ASK THE DOC: Everybody is guilty of using Dr. Google, but where can I find reliable medical info online?

QUESTION: Everybody these days is guilty of consulting Dr Google for medical information. where can I find reliable medical info online?

ANSWER: The best place to start would be the National Institute of Health (NIH) website called MedlinePlus at:https://medlineplus.gov/healthtopics.html

This website is managed through the National Library of Medicine (NLM) and has reliable consumer health information on more than 1,000 health-related topics that are in easy-to-understand, layperson terms. These articles are updated regularly and contain summaries of health topics, images, videos, tutorials, drugs/herbs/supplements information, a medical dictionary and medical encyclopedia, and directories. The entire site is available in Spanish and is simple to read (at a 9th grade level), is completely open access and contains free resources that can be copied and shared.

MedlinePlus is a part of the MEDLINE database created and maintained by the NLM that has over 33 million references to journal articles in medicine with access through PubMed, which is NLMs’ platform to provide access to more detailed citations and abstracts. You can search PubMed through any internet access for more detailed articles on a specific condition.

The NIH has an excellent introductory article on how to evaluate a website for accuracy:

https://www.nia.nih.gov/health/how-find-reliable-health-information-online

Typically, websites that are managed by the federal government (including NIH and the CDC), medical/health care organizations (including the American Cancer Society), hospitals and academic medical institutions are reliable sources of health information. Be aware of several aspects of any on-line resource you find:

  • Who owns/sponsors the website?

Check out the website address (called URL) to identify who owns a site.

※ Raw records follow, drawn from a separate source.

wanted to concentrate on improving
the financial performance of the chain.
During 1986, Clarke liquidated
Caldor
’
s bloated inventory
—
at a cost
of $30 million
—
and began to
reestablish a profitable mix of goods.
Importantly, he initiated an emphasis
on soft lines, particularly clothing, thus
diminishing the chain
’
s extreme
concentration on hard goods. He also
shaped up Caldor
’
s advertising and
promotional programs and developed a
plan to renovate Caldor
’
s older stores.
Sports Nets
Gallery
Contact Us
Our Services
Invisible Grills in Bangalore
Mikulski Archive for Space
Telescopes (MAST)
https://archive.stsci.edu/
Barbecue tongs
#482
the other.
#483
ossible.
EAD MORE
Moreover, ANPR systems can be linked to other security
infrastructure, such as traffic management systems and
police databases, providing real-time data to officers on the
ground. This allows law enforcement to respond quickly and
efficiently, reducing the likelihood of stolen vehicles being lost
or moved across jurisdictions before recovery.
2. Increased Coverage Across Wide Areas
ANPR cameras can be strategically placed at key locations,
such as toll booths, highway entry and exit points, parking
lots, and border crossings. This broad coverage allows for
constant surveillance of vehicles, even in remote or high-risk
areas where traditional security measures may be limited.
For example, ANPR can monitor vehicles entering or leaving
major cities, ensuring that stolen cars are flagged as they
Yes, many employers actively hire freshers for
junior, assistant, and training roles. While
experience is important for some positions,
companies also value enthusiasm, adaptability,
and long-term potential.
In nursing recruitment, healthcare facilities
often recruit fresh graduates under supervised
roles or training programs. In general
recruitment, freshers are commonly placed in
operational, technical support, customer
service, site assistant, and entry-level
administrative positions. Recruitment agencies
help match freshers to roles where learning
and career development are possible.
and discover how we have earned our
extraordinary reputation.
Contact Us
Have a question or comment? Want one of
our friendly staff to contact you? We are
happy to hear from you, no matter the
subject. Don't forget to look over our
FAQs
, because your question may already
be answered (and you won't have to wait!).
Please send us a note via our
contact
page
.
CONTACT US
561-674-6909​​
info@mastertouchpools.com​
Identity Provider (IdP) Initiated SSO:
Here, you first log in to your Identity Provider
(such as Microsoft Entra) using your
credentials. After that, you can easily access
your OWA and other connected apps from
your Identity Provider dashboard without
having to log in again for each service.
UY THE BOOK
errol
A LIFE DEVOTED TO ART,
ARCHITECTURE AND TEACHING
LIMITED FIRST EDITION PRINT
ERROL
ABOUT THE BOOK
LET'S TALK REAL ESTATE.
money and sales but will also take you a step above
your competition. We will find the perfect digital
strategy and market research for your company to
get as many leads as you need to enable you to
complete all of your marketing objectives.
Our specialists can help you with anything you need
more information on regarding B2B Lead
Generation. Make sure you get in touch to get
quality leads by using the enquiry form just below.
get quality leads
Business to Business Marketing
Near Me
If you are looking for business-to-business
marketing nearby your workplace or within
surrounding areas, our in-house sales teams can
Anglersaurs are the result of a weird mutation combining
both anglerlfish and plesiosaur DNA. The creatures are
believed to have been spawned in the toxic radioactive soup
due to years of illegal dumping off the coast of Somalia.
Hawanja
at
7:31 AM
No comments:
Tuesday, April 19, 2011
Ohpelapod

.gov identifies a U.S. government agency

.edu identifies an educational institution, such as a school, college, or university

.org usually identifies nonprofit organizations, such as medical or research societies and advocacy groups

.com identifies commercial websites, such as businesses and pharmaceutical companies

  • When was the information written and updated?

Make sure you know when the information on the website was written and updated. You want up-to-date health information.

  • Beware of miracle cures or claims, particularly if the website is asking for your personal information or for money.

And as always, your health care provider is your best option to explore health information that is specifically pertinent to YOU.

This question from a reader was answered by Deborah Schmidt, DO. She practices at Robert C. Byrd Clinic in Lewisburg.